D’un autre côté, l’apport des institutions judiciaires et du parquet dans la région a été considérable dans le traitement des disparitions forcées de migrants d’Amérique centrale, phénomène qui s’est amplifié au cours des dernières années et qui a un lien avec d’autres délits.  Elle a salué l’assistance technique de l’ONUDC sur la traite des personnes et le trafic illégal des migrants, ce qui a permis au pays d’améliorer ses capacités de démantèlement de grands réseaux criminels et de les traduire en justice.


Elle a remercié l’Assemblée générale et la communauté des donateurs pour leur appui à la Commission internationale contre l’impunité au Guatemala dont le mandat a été reconduit jusqu’en septembre 2015.  Elle a clairement affirmé que « la guerre contre la drogue n’a pas donné les résultats escomptés et que l’on ne peut plus continuer ainsi en espérant des résultats différents », et le Guatemala a décidé de créer une Commission nationale susceptible de l’aider à trouver des formes plus efficaces de juguler la consommation, le trafic et la production de drogues.  

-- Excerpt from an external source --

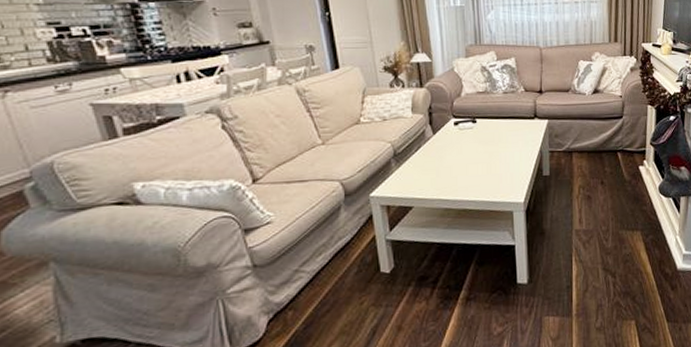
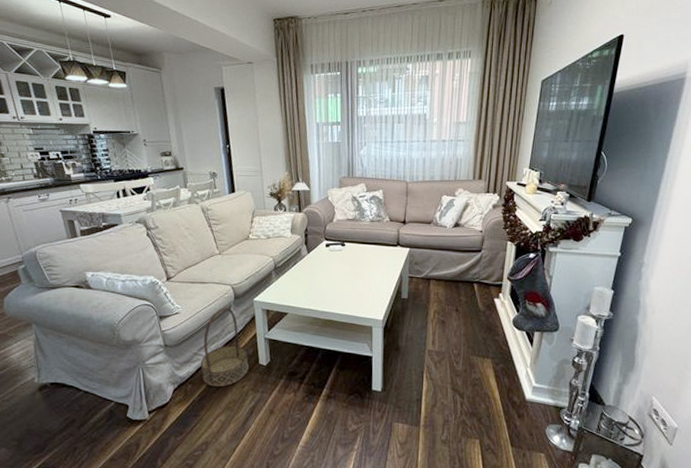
basket: none [303,208,367,309] -> present [200,307,249,387]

M. THANT SIN (Myanmar) a accueilli favorablement les rapports respectifs du Secrétaire général et du Directeur exécutif de l’ONUDC sur la situation de la drogue dans le monde et la mise en œuvre des mandats relatifs à la lutte contre ce fléau au cours de l’année écoulée.  Au-delà des progrès dans les efforts de cette lutte, M. Sin a fait remarquer qu’il était dans l’intérêt de la communauté internationale d’y accorder une attention particulière en vue d’éliminer le fléau des stupéfiants.


« Ma délégation voudrait souligner l’importance de l’examen de haut niveau de la Déclaration politique et du Plan d’action sur la coopération internationale en vue d’une stratégie intégrée et équilibrée de lutte contre le problème mondial de la drogue », a-t-il déclaré.


Le Myanmar estime que le trafic illicite des stupéfiants entraîne, inévitablement, le blanchiment d’argent et d’autres crimes graves tout en posant un défi socioéconomique majeur à l’humanité et menaçant le droit des populations à aspirer à une qualité de vie décente.  Conscient de ce danger, le Gouvernement du Myanmar a pris des mesures ayant conduit notamment à la destruction de milliers d’hectares de champs d’opium en 2012, soit trois fois plus que l’année précédente, a indiqué le délégué, expliquant que ces réalisations étaient la preuve du sérieux et de la détermination de son pays à combattre le phénomène. 


En outre, a-t-il annoncé, un plan national d’élimination du trafic et de la production de stupéfiants d’ici à 2014, dans 51 communes issues des États de Shan, Kachin et Chin.  Aux niveaux bilatéral et régional, le Myanmar travaille étroitement avec les pays de l’Association des nations de l’Asie du Sud-Est (ASEAN) pour débarrasser les pays qui la constitue de la drogue, a-t-il déclaré.